Tdap Vaccination Incapable Of Long-Term Protection

According to a new study, the effectiveness of vaccination given for whopping cough starts to diminish with every passing year. This implies that the vaccine, which is given for safeguarding whooping cough, is not proving to be as successful as it should be. The lack in the ability to prevent from the disease with every subsequent year is leaving the teenagers susceptible to catching the infection.

The booster vaccination, known as Tdap, is given for the protection against whooping cough or pertussis, diphtheria and tetanus. However, the long-term protection is not provided by the Tdap, since its effectiveness fades away. During the first year of vaccination, 69% of children aged 11-12 years were safeguarded against whooping cough, the figure declined to 57% in the second year. By the third and fourth year, the protection rate was 25% and 9% respectively.

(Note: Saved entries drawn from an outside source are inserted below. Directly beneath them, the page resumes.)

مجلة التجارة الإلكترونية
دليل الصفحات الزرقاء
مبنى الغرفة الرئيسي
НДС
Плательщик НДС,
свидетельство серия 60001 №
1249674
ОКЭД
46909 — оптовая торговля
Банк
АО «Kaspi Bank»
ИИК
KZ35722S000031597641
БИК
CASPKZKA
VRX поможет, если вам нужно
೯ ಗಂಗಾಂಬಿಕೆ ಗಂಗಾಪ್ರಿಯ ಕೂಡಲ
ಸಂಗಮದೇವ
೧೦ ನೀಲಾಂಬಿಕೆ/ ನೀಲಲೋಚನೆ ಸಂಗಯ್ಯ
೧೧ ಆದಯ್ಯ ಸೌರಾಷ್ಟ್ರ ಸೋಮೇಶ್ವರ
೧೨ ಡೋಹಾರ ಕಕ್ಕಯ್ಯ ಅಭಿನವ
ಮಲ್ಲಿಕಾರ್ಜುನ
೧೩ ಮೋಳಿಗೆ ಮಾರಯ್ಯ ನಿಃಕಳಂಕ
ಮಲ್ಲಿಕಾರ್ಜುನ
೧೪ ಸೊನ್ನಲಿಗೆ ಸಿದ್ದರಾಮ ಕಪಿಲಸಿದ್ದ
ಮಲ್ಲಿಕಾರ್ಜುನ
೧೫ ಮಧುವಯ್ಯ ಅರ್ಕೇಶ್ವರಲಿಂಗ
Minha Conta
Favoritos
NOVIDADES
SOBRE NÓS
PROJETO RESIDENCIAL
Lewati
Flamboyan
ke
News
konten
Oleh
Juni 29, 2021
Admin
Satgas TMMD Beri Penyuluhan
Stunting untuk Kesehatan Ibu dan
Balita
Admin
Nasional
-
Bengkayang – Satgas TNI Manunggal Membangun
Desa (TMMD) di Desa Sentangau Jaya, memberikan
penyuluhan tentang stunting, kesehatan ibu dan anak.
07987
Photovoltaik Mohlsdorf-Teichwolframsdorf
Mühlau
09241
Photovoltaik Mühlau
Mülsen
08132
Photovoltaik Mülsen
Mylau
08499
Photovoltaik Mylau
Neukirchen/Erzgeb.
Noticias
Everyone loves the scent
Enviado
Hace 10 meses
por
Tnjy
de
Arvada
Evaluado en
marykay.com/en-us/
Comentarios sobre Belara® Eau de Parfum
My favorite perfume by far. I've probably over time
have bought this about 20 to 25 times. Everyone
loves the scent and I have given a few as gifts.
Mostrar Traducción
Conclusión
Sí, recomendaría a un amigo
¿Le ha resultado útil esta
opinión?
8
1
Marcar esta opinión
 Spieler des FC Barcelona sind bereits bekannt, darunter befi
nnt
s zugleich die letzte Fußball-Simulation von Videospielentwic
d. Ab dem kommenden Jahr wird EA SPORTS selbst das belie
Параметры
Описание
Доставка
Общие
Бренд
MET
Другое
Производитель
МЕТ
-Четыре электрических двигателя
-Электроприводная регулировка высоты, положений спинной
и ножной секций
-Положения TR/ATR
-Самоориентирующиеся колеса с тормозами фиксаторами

The first dose of the Tdap vaccination is given when the kids start going to play school, while a second dose is given at the age of 11 or 12 years. Concerns increased in the US after over 48,000 kids were found to have been infected with whooping cough in 2012, which is the highest level since 1955. The researchers undertook the assessment of nearly 280,000 kids to study the success rate of the vaccination. The assessment was carried out for the period of 2010-2014, which marked the whooping cough epidemic.

During the epidemic, maximum children in the age group of 10-16 years were affected despite most of them being vaccinated. According to lead author of the study, Nicola Klein, who is also the Co-Director of the Kaiser Permanente Vaccine Study Center, adolescents who have been given the newer acellular pertussis vaccinations face the maximum risk of getting infected. She added that till the time a long-term solution is not found for this problem, alternative measures, other than the Tdap vaccine, must be mulled over.